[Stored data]
········

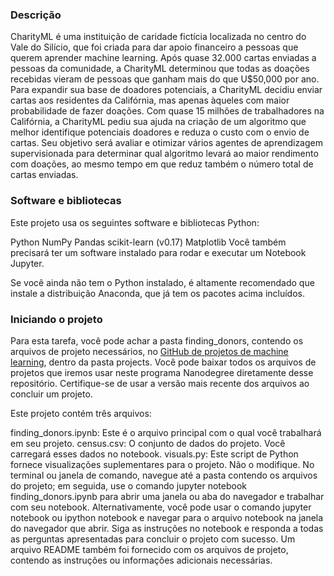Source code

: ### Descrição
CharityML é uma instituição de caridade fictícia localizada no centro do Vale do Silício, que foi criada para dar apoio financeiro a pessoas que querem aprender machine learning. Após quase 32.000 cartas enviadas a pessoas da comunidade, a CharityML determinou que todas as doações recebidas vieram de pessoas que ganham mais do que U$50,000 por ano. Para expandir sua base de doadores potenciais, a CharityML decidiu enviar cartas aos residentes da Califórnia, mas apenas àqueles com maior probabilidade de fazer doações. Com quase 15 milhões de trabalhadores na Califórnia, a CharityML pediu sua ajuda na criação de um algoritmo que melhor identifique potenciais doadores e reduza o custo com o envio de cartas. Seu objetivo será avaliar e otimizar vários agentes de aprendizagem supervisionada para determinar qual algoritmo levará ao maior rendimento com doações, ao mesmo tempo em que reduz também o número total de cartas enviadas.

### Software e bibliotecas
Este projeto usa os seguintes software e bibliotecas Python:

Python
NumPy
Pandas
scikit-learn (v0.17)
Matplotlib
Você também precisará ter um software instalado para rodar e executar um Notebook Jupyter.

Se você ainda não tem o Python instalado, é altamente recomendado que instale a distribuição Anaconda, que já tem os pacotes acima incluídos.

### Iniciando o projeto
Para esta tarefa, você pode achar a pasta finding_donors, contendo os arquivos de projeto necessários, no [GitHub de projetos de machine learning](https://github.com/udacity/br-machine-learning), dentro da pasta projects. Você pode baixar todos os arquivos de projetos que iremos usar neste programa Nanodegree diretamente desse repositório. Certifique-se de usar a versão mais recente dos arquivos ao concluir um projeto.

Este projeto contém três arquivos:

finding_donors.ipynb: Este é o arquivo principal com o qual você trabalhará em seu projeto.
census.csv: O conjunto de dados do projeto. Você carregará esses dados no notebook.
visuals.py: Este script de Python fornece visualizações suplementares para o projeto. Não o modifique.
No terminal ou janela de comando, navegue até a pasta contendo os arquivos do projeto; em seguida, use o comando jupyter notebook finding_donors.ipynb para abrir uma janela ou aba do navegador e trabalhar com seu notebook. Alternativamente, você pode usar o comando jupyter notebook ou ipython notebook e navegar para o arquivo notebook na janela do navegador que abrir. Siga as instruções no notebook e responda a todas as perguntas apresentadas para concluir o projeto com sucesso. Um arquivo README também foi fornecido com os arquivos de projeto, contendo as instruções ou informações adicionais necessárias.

········

### Work request
Which lines of the items above contain the string "instalado"? Pick out each one in full, matching case exactly.

### Task result
Você também precisará ter um software instalado para rodar e executar um Notebook Jupyter.
Se você ainda não tem o Python instalado, é altamente recomendado que instale a distribuição Anaconda, que já tem os pacotes acima incluídos.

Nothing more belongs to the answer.